The Fair Credit Reporting Act (“FCRA”)
So many employers during the hiring and onboarding process unknowingly or intentionally violate adverse action law by failing to hire someone without abiding by the Fair Credit Reporting Act (the “FCRA”). Section 1681b(b)(2)(A) (the “disclosure requirement”) of the FCRA provides that a person or entity may not procure a consumer report for employment purposes unless:
- A clear and conspicuous disclosure has been made in writing to the consumer at any time before the report is procured… in a document that consists solely of the disclosure that a consumer report may be obtained for employment purposes; and
- The consumer has authorized in writing… the procurement of the report by that person.
Remarkably, employers often avoid these legal obligations. In addition, Section 1681b(b)(3)(A) (hereinafter, the “pre-adverse action requirement”) of the FCRA states:
- In using a consumer report for employment purposes, before taking any adverse action based in whole or in part on the report, the person intending to take such adverse action shall provide to the consumer to whom the report relates (i) a copy of the report; and (ii) a description in writing of the rights of the consumer [to obtain and dispute information in the report]. Tonge v. Fundamental Labor Strategies, Inc., 277 F.Supp.3d 809, 812-813 (2017).

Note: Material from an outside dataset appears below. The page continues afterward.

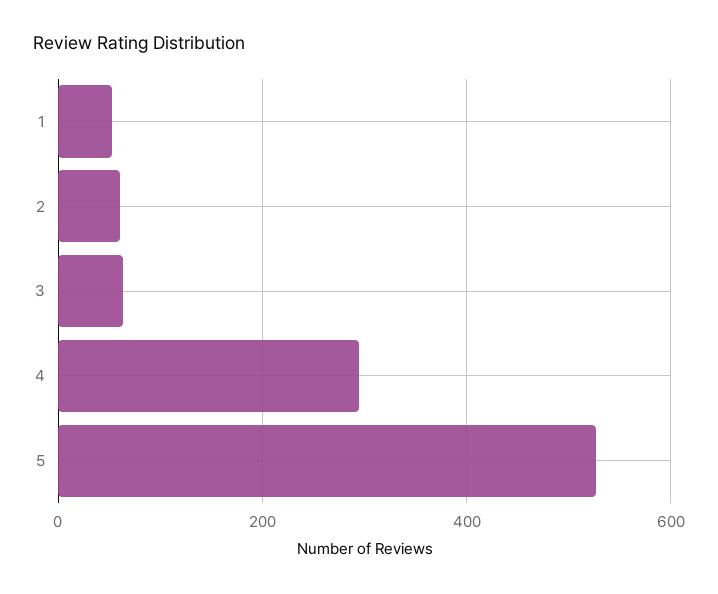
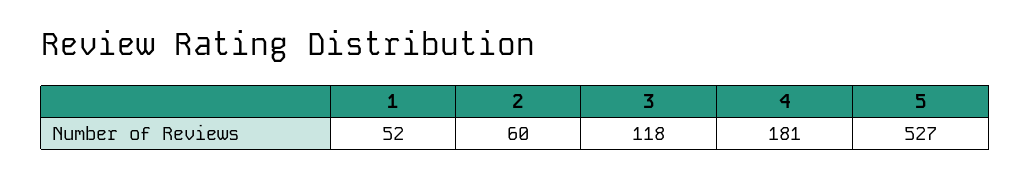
3: 60 -> 118
4: 300 -> 181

The clear purpose of the pre-adverse action requirement is to ensure that applicants and employees have the opportunity to “discuss reports with employers or otherwise respond before adverse action is taken” against them. Id., citing Goode v. LexisNexis Risk & Info. Analytics Grp., 848 F.Supp.2d 532, 537 (E.D. Pa. 2012). Our law firm has seen many instances where the employer denies applications this opportunity. Rather, employers take adverse action against employees without furnishing a copy of the report or a description of their rights. Critically, an “adverse action” includes denying an employment application. § 1681a(k)(1)(B)(ii). Failing to provide notice of pre-adverse actions rights is the “very injury that FCRA is intended to prevent.” Tonge, 277 F.Supp.3d 809 at 821 (2017).

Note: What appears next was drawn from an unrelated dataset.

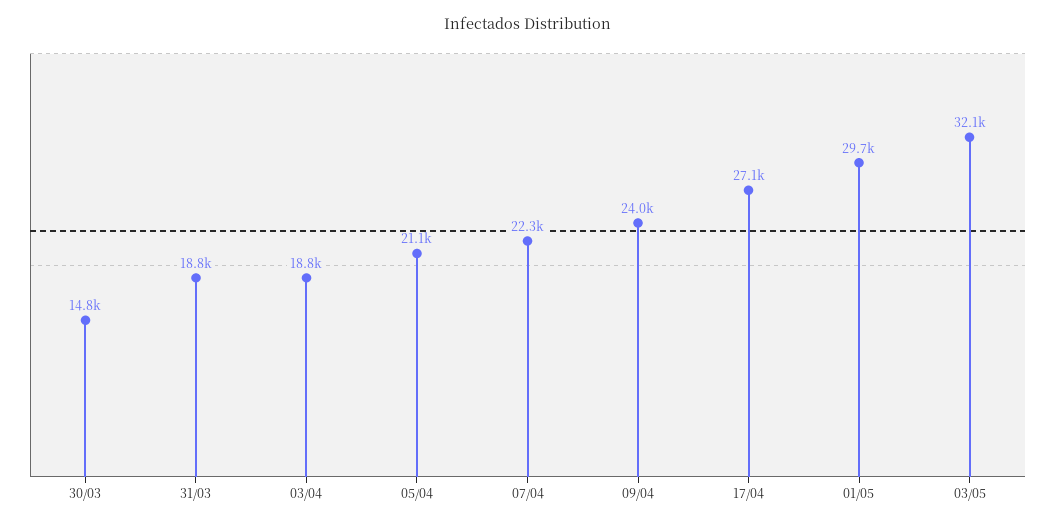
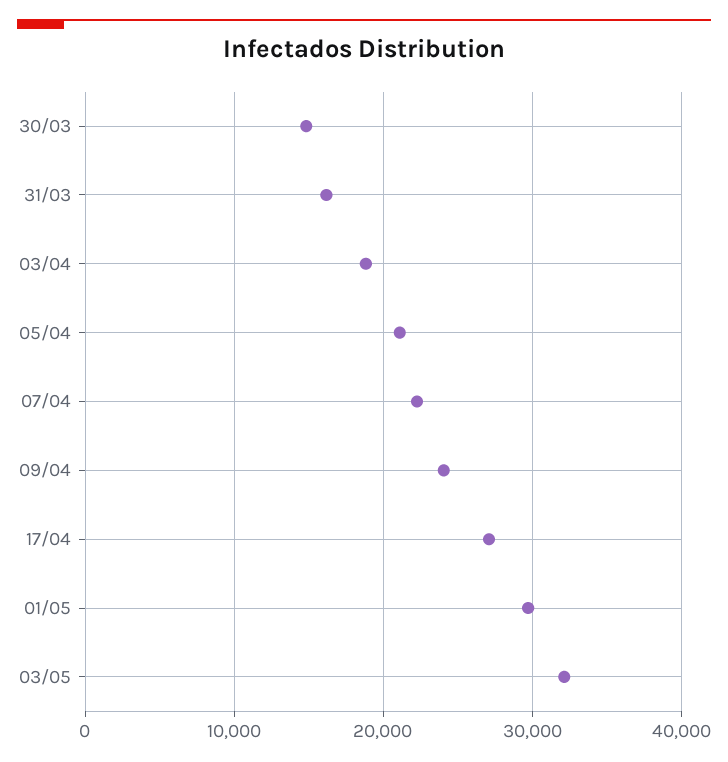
31/03: 18800 -> 16000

In addition, an employer’s adverse action against an applicant can also violate Title VII of the Civil Rights Act of 1964, 42 U.S.C §2000e, et seq. In Griggs v. Duke Power Co., the Supreme Court construed Title VII to prohibit “not only overt discrimination but also practices that are fair in form, but discriminatory in operation” – that is, practices that have a “disparate impact.” 401 U.S. 424, 431, 91 S.Ct. 849, 28 L.Ed.2d 158 (1971). Under Title VII, employers cannot blanketly discriminate against potential employees with felonies. Green v. Missouri Pac. R. Co., 549 F.2d 1158 (8th Cir. 1977). Where an applicant possesses the requisite qualifications for the job, there is a rebuttable inference that the employer refused to hire the applicant solely due to criminal acts that are often in the applicant’s distant past.